■ Work item:
As you work through the listing below, copy each line exactly and drop the images.
━━━━━ Material for this exercise
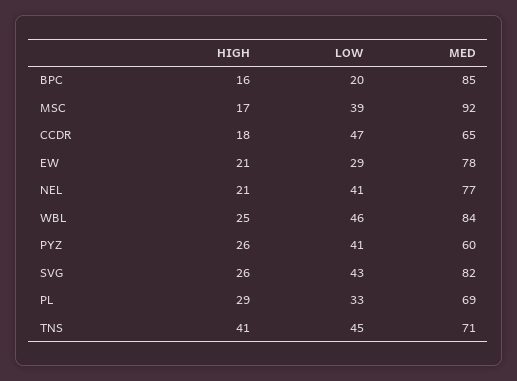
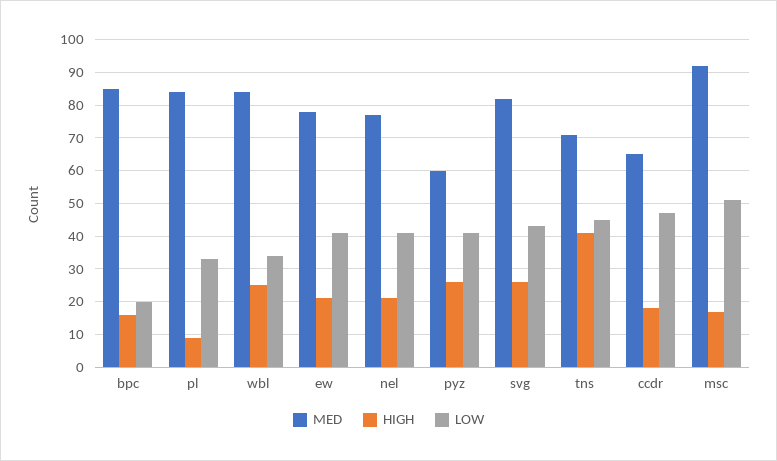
LOW, MSC: 39 -> 50
LOW, EW: 29 -> 40
LOW, WBL: 46 -> 35
HIGH, PL: 29 -> 10
MED, PL: 69 -> 85

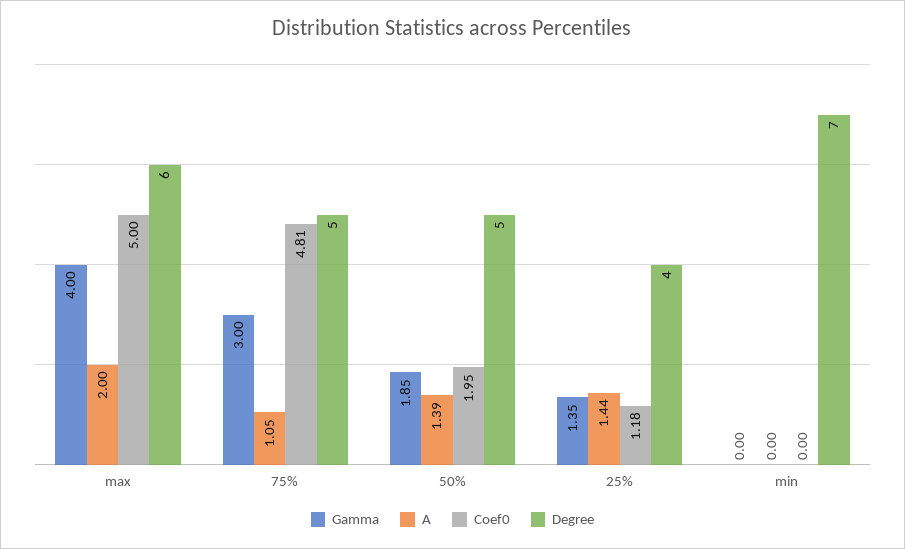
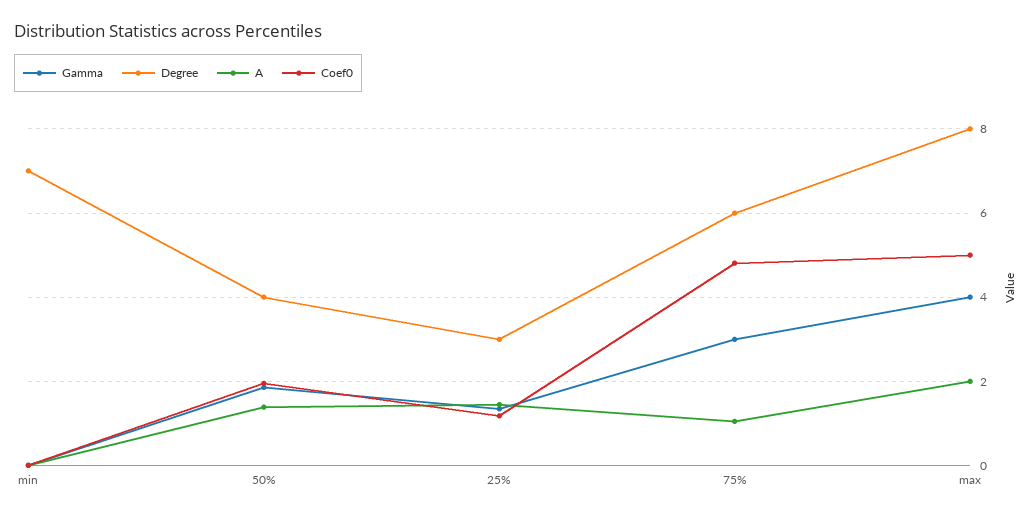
Degree, max: 6 -> 8
Degree, 75%: 5 -> 6
Degree, 50%: 5 -> 4
Degree, 25%: 4 -> 3

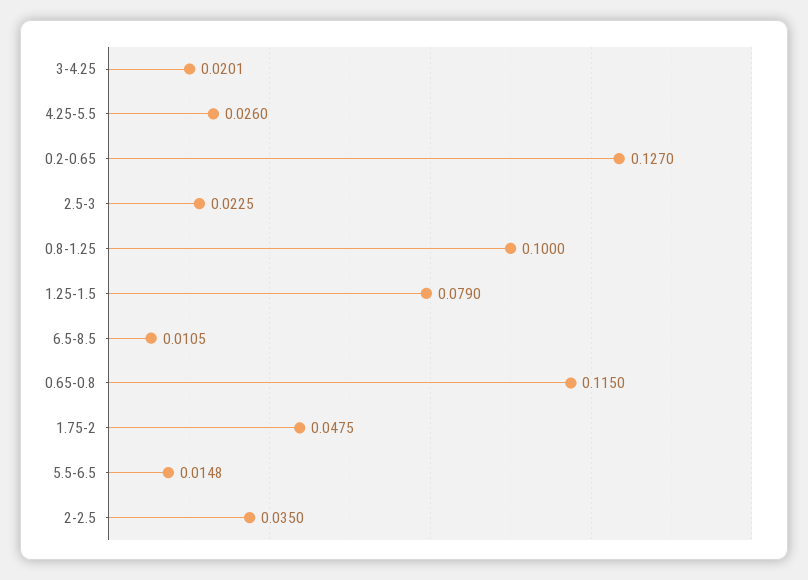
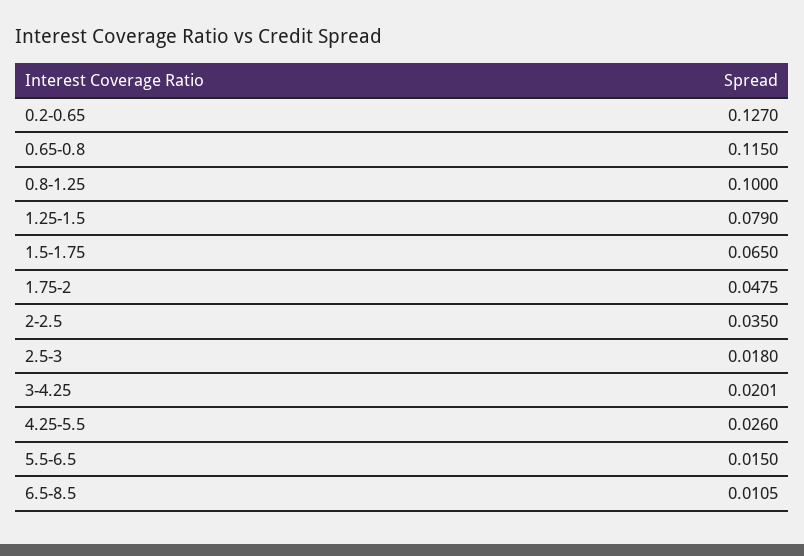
2.5-3: 0.0225 -> 0.018
5.5-6.5: 0.0148 -> 0.015
1.5-1.75: none -> 0.065

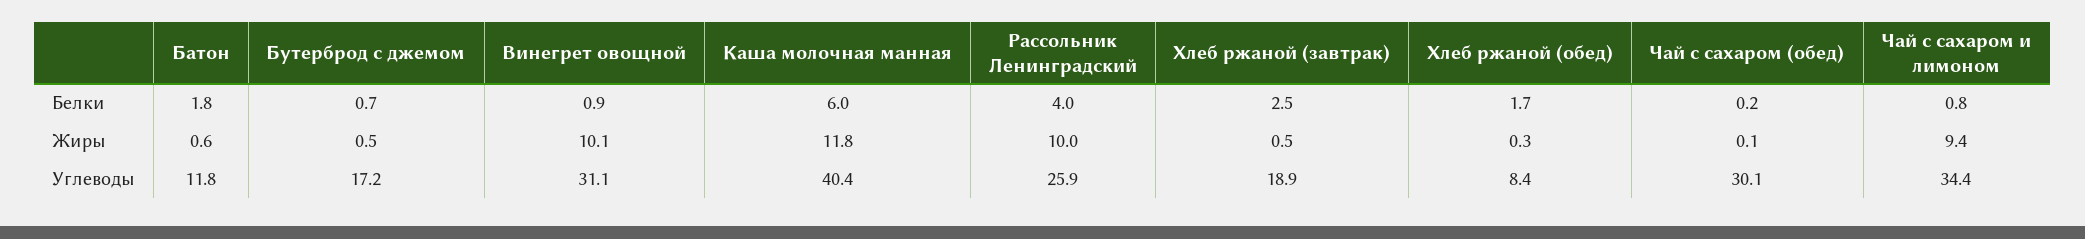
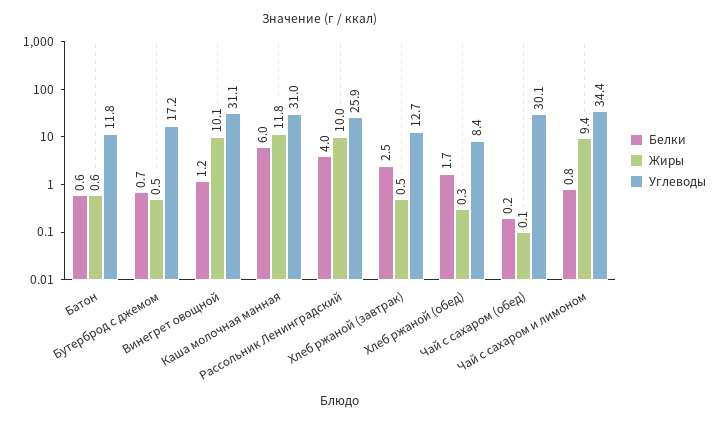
Белки, Батон: 1.8 -> 0.6
Белки, Винегрет овощной: 0.9 -> 1.2
Углеводы, Каша молочная манная: 40.4 -> 31
Углеводы, Хлеб ржаной (завтрак): 18.9 -> 12.7

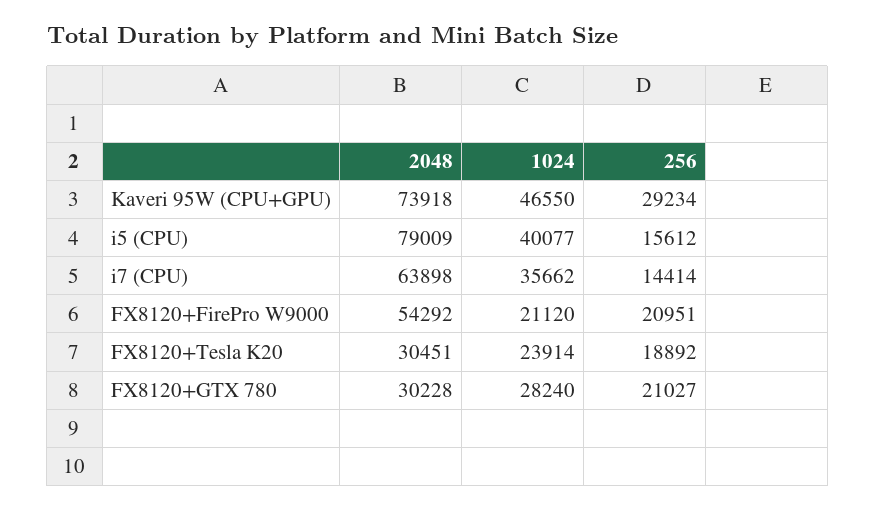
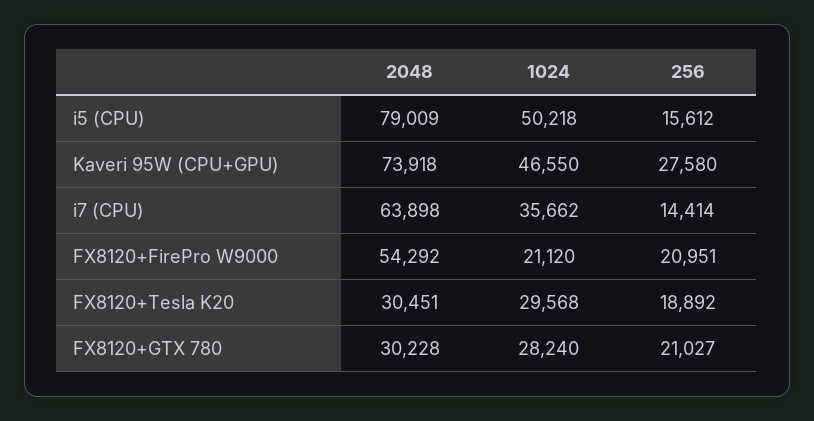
256, Kaveri 95W (CPU+GPU): 29234 -> 27580
1024, i5 (CPU): 40077 -> 50218
1024, FX8120+Tesla K20: 23914 -> 29568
━━━━━━━━━━
■ Result:
LOW, MSC: 39 -> 50
LOW, EW: 29 -> 40
LOW, WBL: 46 -> 35
HIGH, PL: 29 -> 10
MED, PL: 69 -> 85

Degree, max: 6 -> 8
Degree, 75%: 5 -> 6
Degree, 50%: 5 -> 4
Degree, 25%: 4 -> 3

2.5-3: 0.0225 -> 0.018
5.5-6.5: 0.0148 -> 0.015
1.5-1.75: none -> 0.065

Белки, Батон: 1.8 -> 0.6
Белки, Винегрет овощной: 0.9 -> 1.2
Углеводы, Каша молочная манная: 40.4 -> 31
Углеводы, Хлеб ржаной (завтрак): 18.9 -> 12.7

256, Kaveri 95W (CPU+GPU): 29234 -> 27580
1024, i5 (CPU): 40077 -> 50218
1024, FX8120+Tesla K20: 23914 -> 29568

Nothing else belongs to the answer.